5.3.3 Minerals and Exercise Summary
Athletes should consume a balanced diet in an attempt to obtain adequate amounts of minerals necessary for optimal performance. Mineral supplementation may be recommended in those who do not consume a balanced diet. Research has consistently found iron and calcium to be consumed in low amounts by athletes. During strenuous activity or exercise in a hot environment, elevated sweat losses may result in increased dietary requirements of sodium and chloride.

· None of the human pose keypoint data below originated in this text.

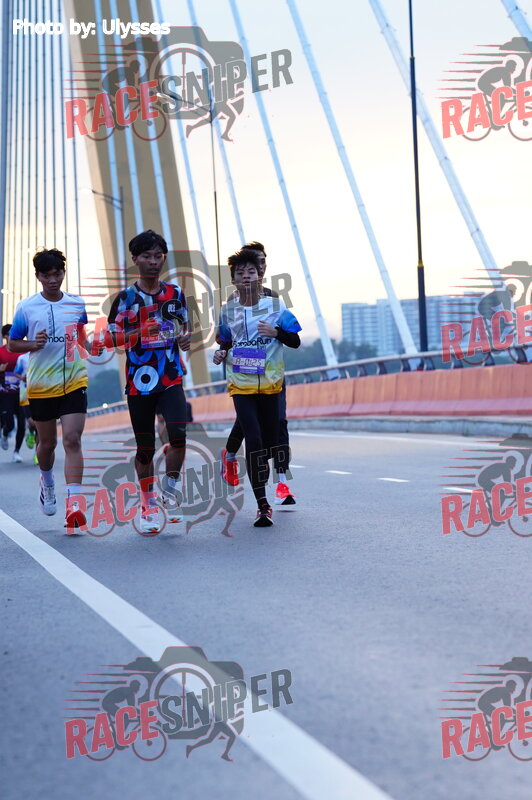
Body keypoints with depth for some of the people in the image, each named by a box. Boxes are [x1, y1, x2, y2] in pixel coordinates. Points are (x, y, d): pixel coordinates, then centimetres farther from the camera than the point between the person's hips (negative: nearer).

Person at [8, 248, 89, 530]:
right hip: (41, 385, 0)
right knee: (47, 443, 13)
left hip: (74, 382, 0)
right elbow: (12, 344, 3)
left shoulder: (77, 304, 4)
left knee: (72, 440, -12)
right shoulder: (26, 307, -2)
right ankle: (47, 482, 44)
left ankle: (74, 505, -15)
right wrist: (33, 344, -15)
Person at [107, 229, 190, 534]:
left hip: (171, 378, 1)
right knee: (145, 447, 5)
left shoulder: (175, 292, 9)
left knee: (178, 434, -19)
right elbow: (110, 338, -2)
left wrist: (185, 337, -3)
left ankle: (171, 489, 4)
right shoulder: (125, 297, 0)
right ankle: (148, 506, 20)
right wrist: (139, 332, -19)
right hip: (139, 380, -1)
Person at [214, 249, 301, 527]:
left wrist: (277, 332, -18)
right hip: (241, 384, -1)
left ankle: (260, 473, 40)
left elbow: (295, 341, 0)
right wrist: (221, 353, -2)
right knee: (253, 440, -13)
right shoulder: (227, 309, 5)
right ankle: (262, 506, -13)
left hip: (270, 382, 1)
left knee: (270, 441, 8)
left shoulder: (276, 306, -1)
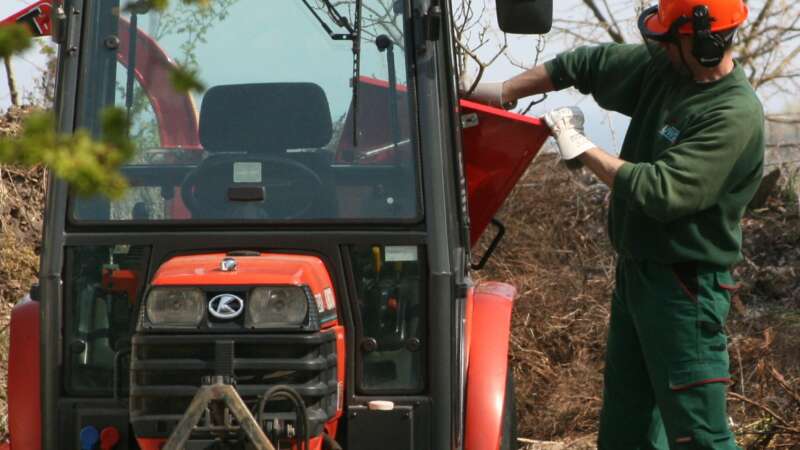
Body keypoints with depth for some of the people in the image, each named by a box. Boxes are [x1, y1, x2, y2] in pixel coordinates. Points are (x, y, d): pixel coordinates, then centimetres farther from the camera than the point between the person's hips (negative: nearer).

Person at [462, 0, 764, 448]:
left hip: (684, 290, -9)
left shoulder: (736, 116, -22)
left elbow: (662, 191, -26)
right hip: (636, 272, 9)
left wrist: (584, 150, -15)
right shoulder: (662, 68, 2)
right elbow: (588, 65, 15)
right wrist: (503, 92, 13)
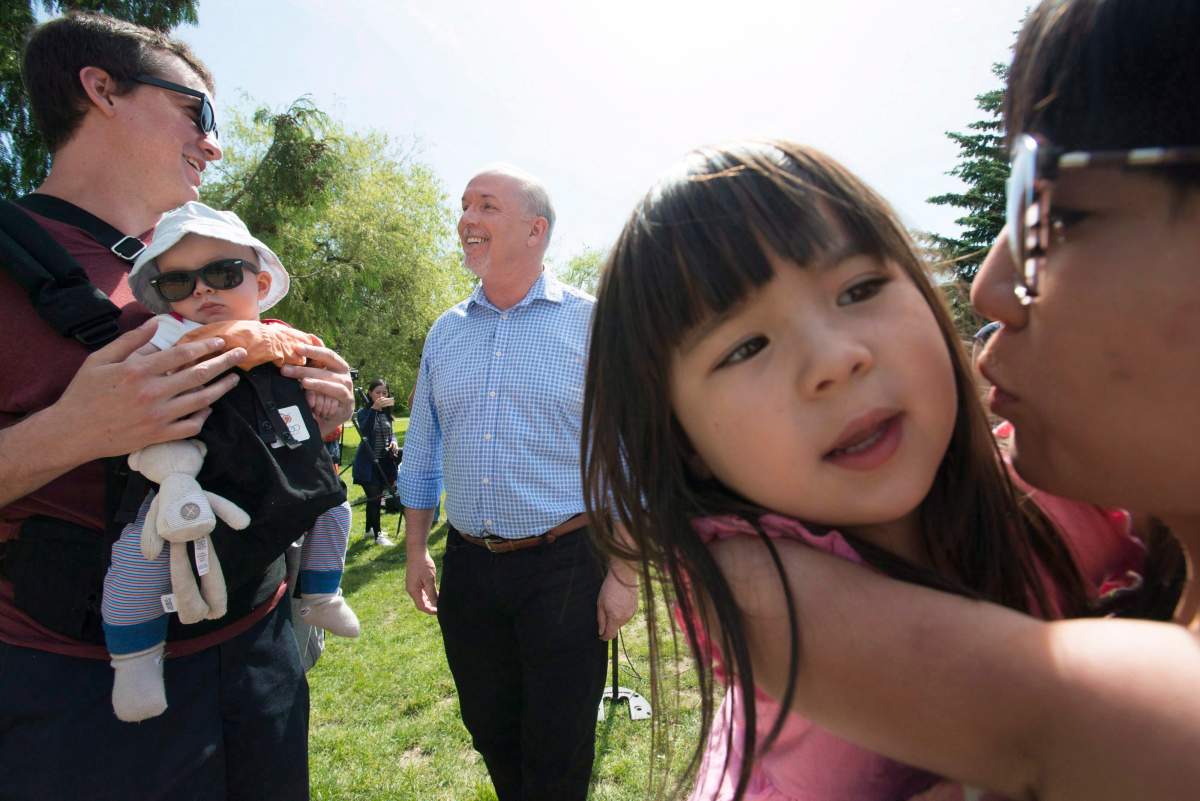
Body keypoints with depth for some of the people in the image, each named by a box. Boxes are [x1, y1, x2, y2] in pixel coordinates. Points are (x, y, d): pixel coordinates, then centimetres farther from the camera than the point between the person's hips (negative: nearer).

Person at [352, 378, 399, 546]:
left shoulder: (386, 412, 7)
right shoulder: (363, 412, -10)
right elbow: (363, 432, -28)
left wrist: (393, 441, -5)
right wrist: (374, 408, -35)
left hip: (384, 461, 6)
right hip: (368, 463, -6)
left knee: (376, 497, 14)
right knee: (374, 498, -4)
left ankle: (369, 530, 29)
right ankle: (377, 534, 6)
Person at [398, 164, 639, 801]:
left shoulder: (589, 324, -6)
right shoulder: (445, 332, 7)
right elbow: (422, 455, 13)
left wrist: (624, 574, -9)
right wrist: (415, 549, 10)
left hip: (564, 568, -4)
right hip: (468, 568, 5)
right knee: (491, 736, 21)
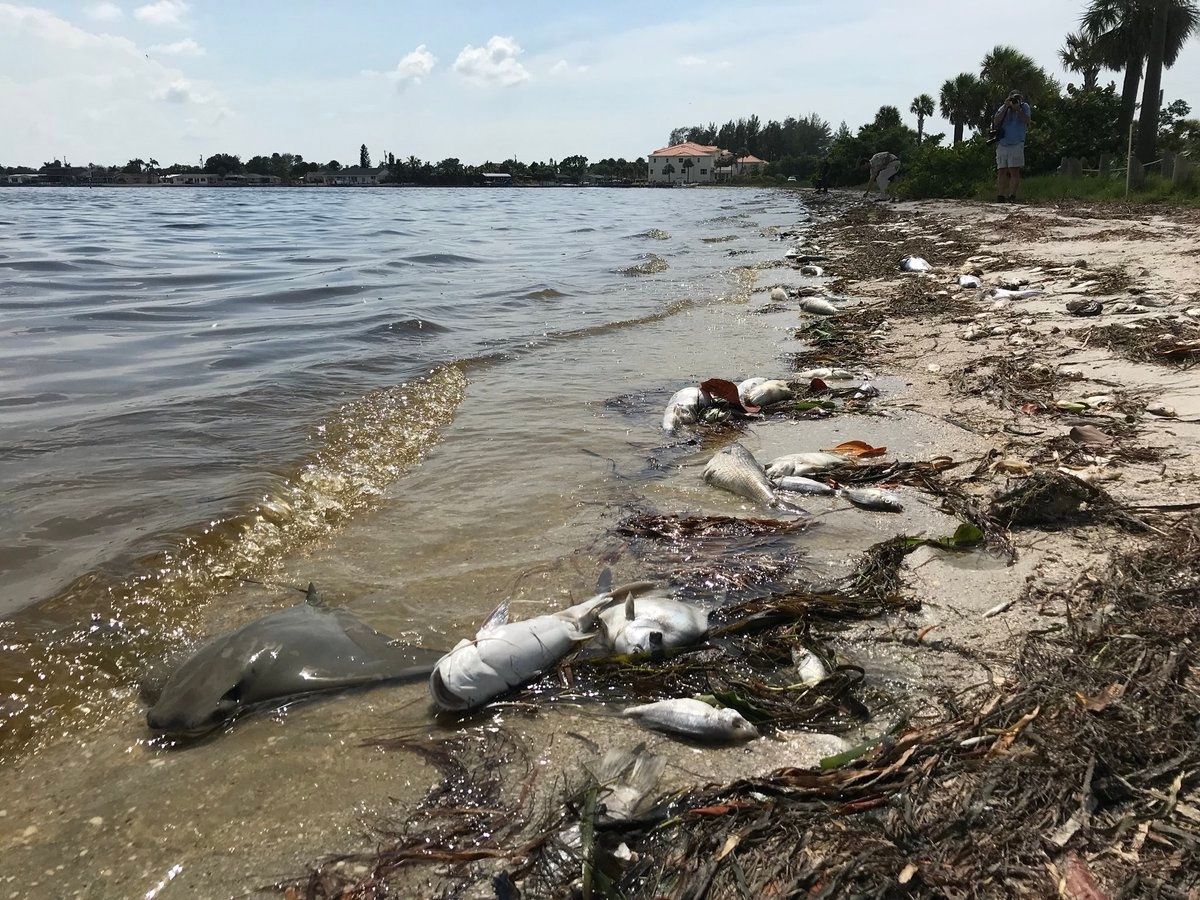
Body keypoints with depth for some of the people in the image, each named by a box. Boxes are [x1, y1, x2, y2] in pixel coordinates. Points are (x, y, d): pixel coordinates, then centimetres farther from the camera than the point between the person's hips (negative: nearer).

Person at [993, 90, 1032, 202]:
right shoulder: (1003, 108, 11)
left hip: (1016, 145, -2)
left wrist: (1017, 108, -12)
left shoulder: (1024, 107, 8)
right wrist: (1006, 107, -8)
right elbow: (996, 122, -4)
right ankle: (1000, 197, 3)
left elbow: (1026, 120, -8)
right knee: (1002, 172, 2)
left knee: (1014, 172, -9)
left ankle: (1012, 197, -10)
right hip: (1002, 145, 2)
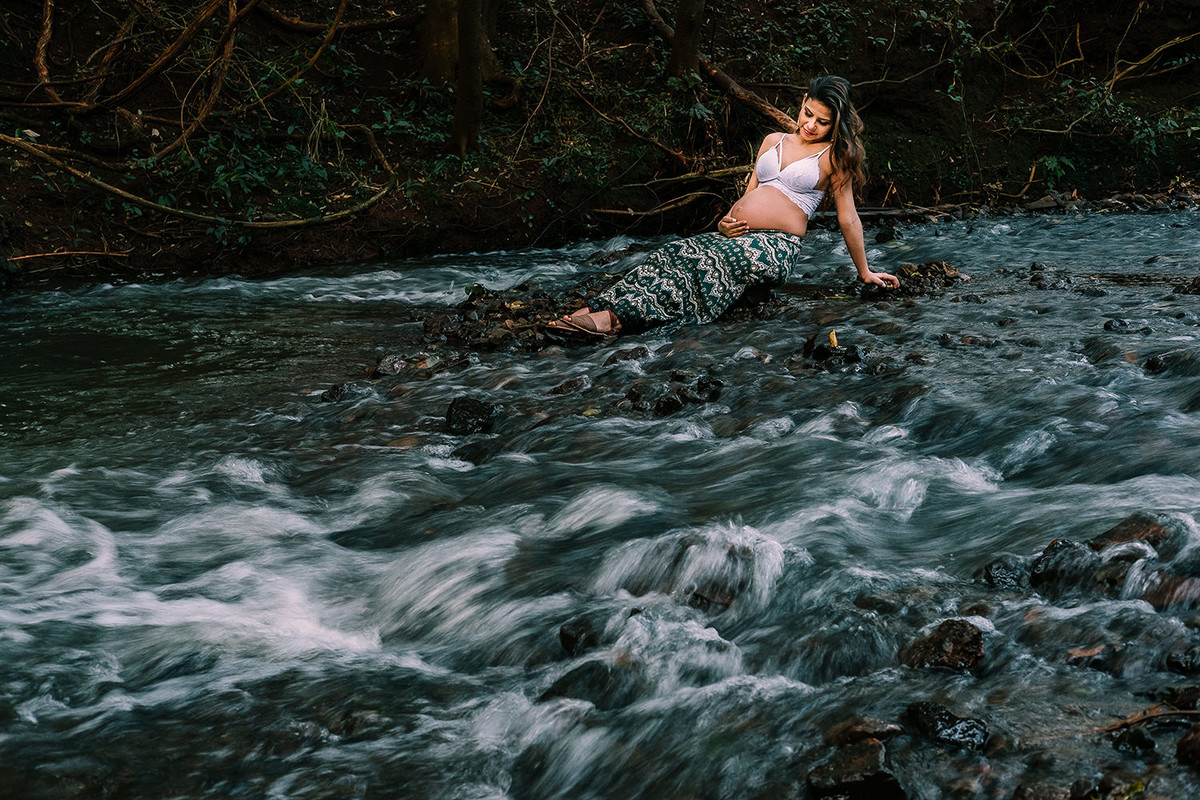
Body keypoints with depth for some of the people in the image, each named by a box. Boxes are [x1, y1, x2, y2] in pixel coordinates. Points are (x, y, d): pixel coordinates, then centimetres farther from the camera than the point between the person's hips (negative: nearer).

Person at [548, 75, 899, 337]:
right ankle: (598, 310, -44)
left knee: (693, 256, -33)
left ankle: (615, 315, -48)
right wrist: (725, 223, 3)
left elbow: (848, 218, 7)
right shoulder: (774, 141, 21)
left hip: (775, 248, -5)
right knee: (674, 253, -27)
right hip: (736, 236, 5)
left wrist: (865, 272, 9)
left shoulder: (834, 156, 5)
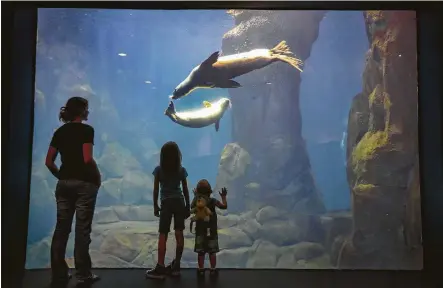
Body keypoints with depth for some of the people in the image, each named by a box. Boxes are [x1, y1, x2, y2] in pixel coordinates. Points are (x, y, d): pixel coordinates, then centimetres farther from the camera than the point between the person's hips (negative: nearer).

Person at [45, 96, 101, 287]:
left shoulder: (59, 131, 11)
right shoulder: (86, 130, -8)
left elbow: (49, 161, 9)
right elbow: (87, 159, -18)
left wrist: (61, 176, 18)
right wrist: (98, 176, -4)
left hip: (64, 183, 6)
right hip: (84, 183, -6)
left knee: (62, 228, 8)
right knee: (82, 229, -1)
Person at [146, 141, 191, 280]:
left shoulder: (159, 170, -4)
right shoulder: (181, 170, 2)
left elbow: (155, 190, -4)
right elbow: (185, 191, 4)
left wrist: (155, 206, 6)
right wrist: (188, 207, 11)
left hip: (166, 204, -3)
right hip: (179, 203, 3)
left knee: (163, 235, 0)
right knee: (179, 233, 6)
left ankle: (160, 268, -1)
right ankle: (176, 265, 15)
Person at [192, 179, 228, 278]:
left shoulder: (196, 201, -4)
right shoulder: (213, 201, -10)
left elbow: (192, 207, 17)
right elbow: (224, 206, -9)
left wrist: (195, 196, 24)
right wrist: (223, 197, 5)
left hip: (200, 230, 2)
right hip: (211, 230, -1)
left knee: (201, 252, 8)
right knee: (212, 252, 6)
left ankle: (201, 270, 11)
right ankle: (213, 270, 9)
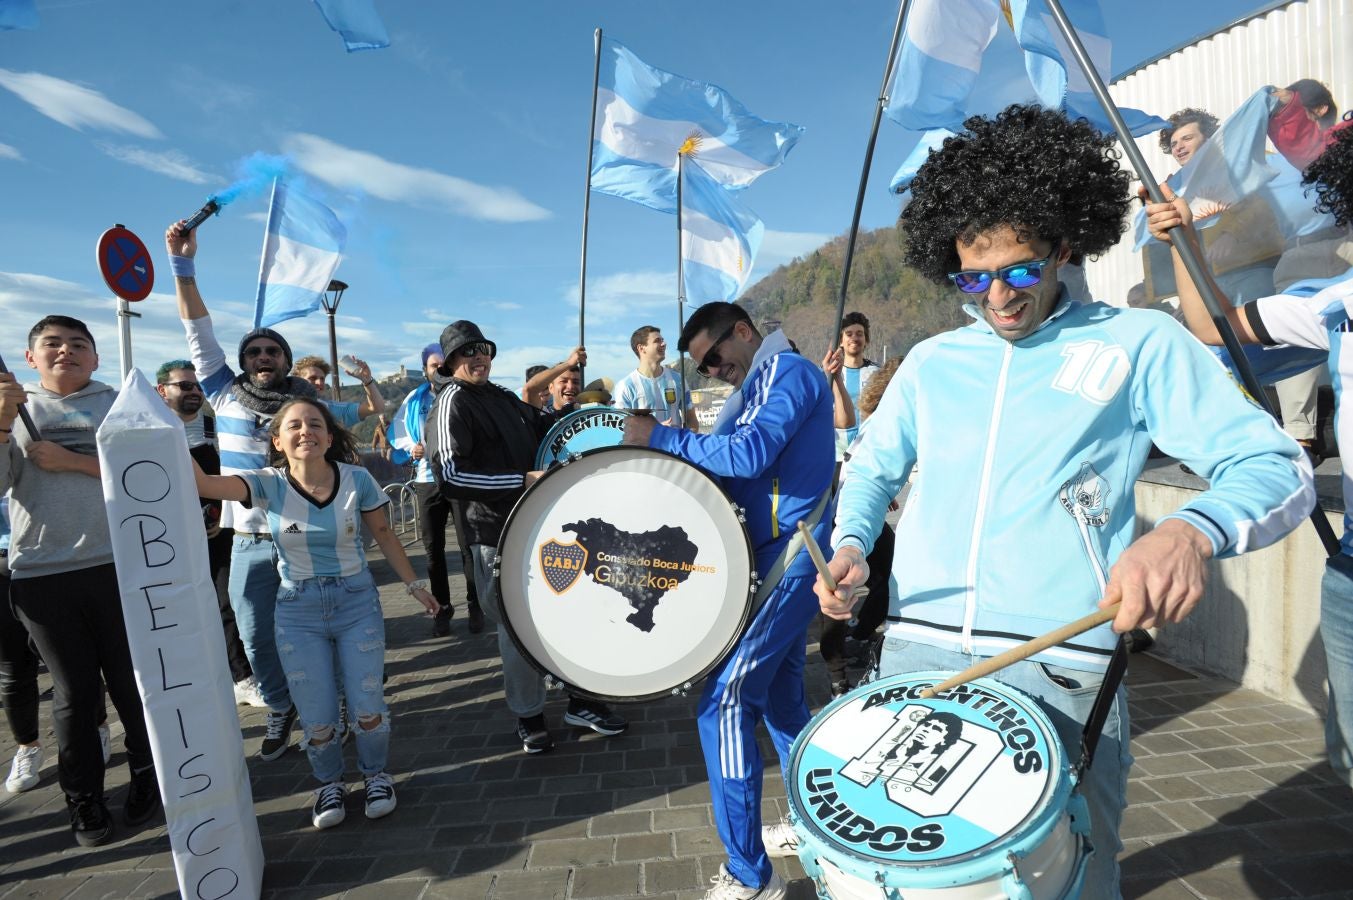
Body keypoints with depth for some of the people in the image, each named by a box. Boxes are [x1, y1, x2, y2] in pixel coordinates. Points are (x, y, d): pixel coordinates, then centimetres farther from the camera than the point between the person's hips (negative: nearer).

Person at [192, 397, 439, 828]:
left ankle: (376, 774, 33)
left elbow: (383, 534, 2)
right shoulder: (268, 484, -11)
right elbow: (203, 483, -27)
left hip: (357, 602, 0)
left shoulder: (357, 480, -11)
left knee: (368, 704, 4)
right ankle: (329, 783, 36)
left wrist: (414, 584, 5)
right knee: (317, 716, 6)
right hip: (298, 612, 1)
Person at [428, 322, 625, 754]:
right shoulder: (452, 403, -10)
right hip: (497, 532, -8)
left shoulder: (504, 398, 13)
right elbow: (451, 476, -22)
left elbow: (545, 426, 29)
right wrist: (523, 480, -26)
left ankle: (580, 701, 30)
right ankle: (528, 717, 24)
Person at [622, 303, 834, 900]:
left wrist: (662, 438, -17)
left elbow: (749, 454, -25)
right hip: (783, 560, 10)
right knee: (781, 700, 19)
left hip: (787, 562, -10)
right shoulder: (758, 388, 19)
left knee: (724, 701, -9)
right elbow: (727, 466, 18)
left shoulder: (788, 371, -10)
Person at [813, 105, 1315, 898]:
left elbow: (1279, 468, -4)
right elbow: (874, 469, 22)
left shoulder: (1139, 343, 2)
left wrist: (1193, 530, -26)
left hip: (1060, 668, -3)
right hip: (917, 654, 4)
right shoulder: (930, 362, 13)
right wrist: (851, 545, 2)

Mineral deficiencies, especially iron and chromium, may lead to performance impairment, while deficiencies in calcium, magnesium, and phosphorus may decrease bone health. Overall, when well-nourished athletes are supplemented with minerals, including calcium, magnesium, iron, zinc, copper, and selenium, no improvements in athletic performance have been found. Phosphorus is the lone mineral in which multiple studies have shown that supplementation may improve performance in athletes without deficiency. However, due to adverse effects with over-supplementation and the need for further controlled research, current recommended intake remains the DRI.
5.4 Chapter Summary
In conclusion, the micronutrient needs of the athlete do not appear to differ from that of a healthy individual; that is, the athlete may refer to appropriate DRI tables to gauge nutrient needs. Generally, when dietary intake is adequate, supplementation is unnecessary. If dietary intake is inadequate (such as the case of strict vegans and intake of vitamin B12), or increased losses through sweat occur, supplementation may be warranted; however, care should be taken not to exceed the upper limit of the specific micronutrients in question.
5.5 Practical Application
For the professional working with the athlete, proper assessment should be made of caloric intake and expenditure prior to dietary prescription recommendations. This involves evaluation of current dietary habits (i.e., analysis of a 4-day food record or 24-h dietary recall) and exercise status (i.e., type, frequency, duration, and intensity of exercise). Additionally, age and gender as well as environmental factors (i.e., temperature and terrain) should also be considered when making dietary recommendations. Professionals should emphasize consuming a well-balanced diet before recommending supplementation. Special attention should be given to female and vegetarian athletes who may present with low calcium and iron levels. Tables 5.3 through 5.5 serve as a quick reference for recommended intakes and good dietary sources of specific micronutrients, as well as the role each plays in physical performance.